Mas teimo em repetir, novela é cultura de massa, e quando a coisa sai um pouco da freqüência do cérebro dos espectadores e se torna preciso digerir as informações, o povo prefere simplesmente ficar com a casquinha e se contentar com ela.O que quero dizer com isso? Muitos afirmaram que Catarina não ficou nem com Wanderley nem com Stela. Mas o que foi aquele papo de “viver novas experiências e aventuras”? Coincidentemente logo ao lado da Stela, um dia depois de desistir de casar e em Buenos Aires, conhecida como capital Gay da America Latina. Detalhe: algumas semanas antes Catarina dizia para Stela que sonhava em passar a lua de mel em Buenos Aires, pois pelo jeito foi isso mesmo que ela fez!
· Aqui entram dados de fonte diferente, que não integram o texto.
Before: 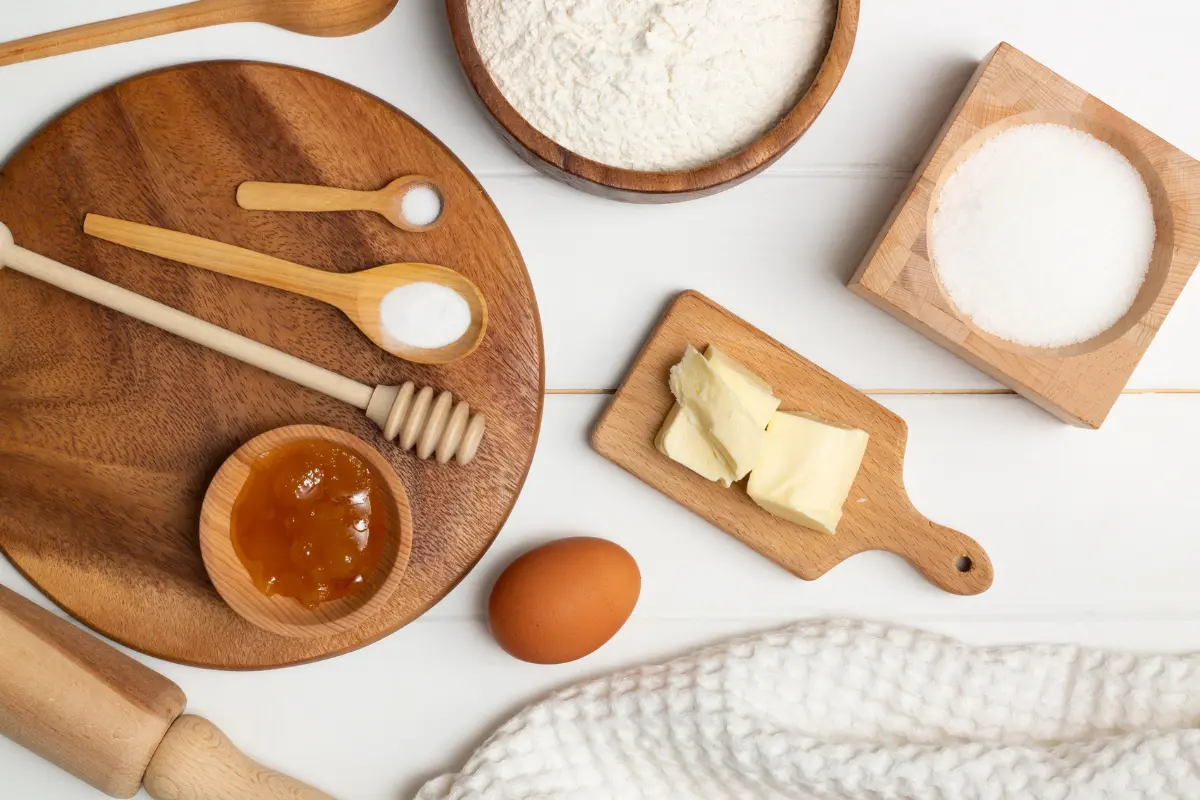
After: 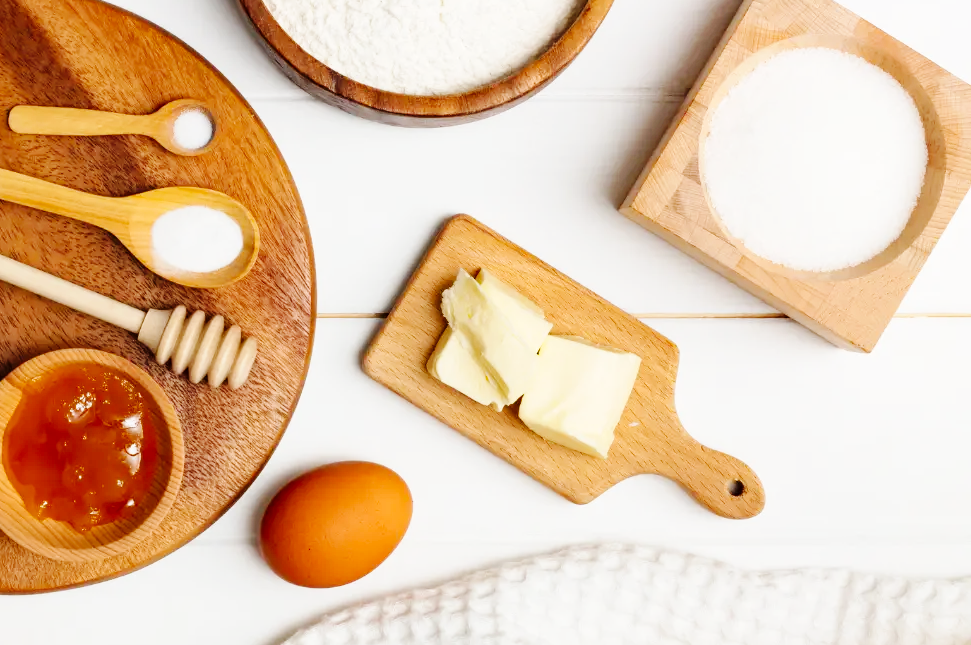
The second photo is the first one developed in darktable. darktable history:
crop: left 19.059%, top 9.621%, bottom 9.645%
base curve: curves: ch0 [(0, 0) (0.036, 0.025) (0.121, 0.166) (0.206, 0.329) (0.605, 0.79) (1, 1)], preserve colors none
haze removal: adaptive false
Outro ponto interessante foi o último diálogo das duas na novela, onde Stela diz “eu fiquei tão feliz de você ter aceitado o meu convite”, mas lembremos aqui que a idéia de ir para Buenos Aires era de Catarina e não de Stela.Então, que convite era esse? Era aquele feito dois capítulos antes onde ela dizia que achava que Catarina deveria viver “novas experiências” antes de se atirar em Wanderley sem pensar.

E dá-lhe subtexto!

Em suma, o autor novo e meio inexperiente conseguiu fazer uma novela interessante. Com temas mais complexos que as novelas saturadas de Leblon e glamour carioca de Manoel Carlos, ou os dramas de imigrantes de Benedito. Ele cometeu gafes sim! Mas que não comete? No fim é apenas “Yet another ‘a favorita’ Inconsistence”.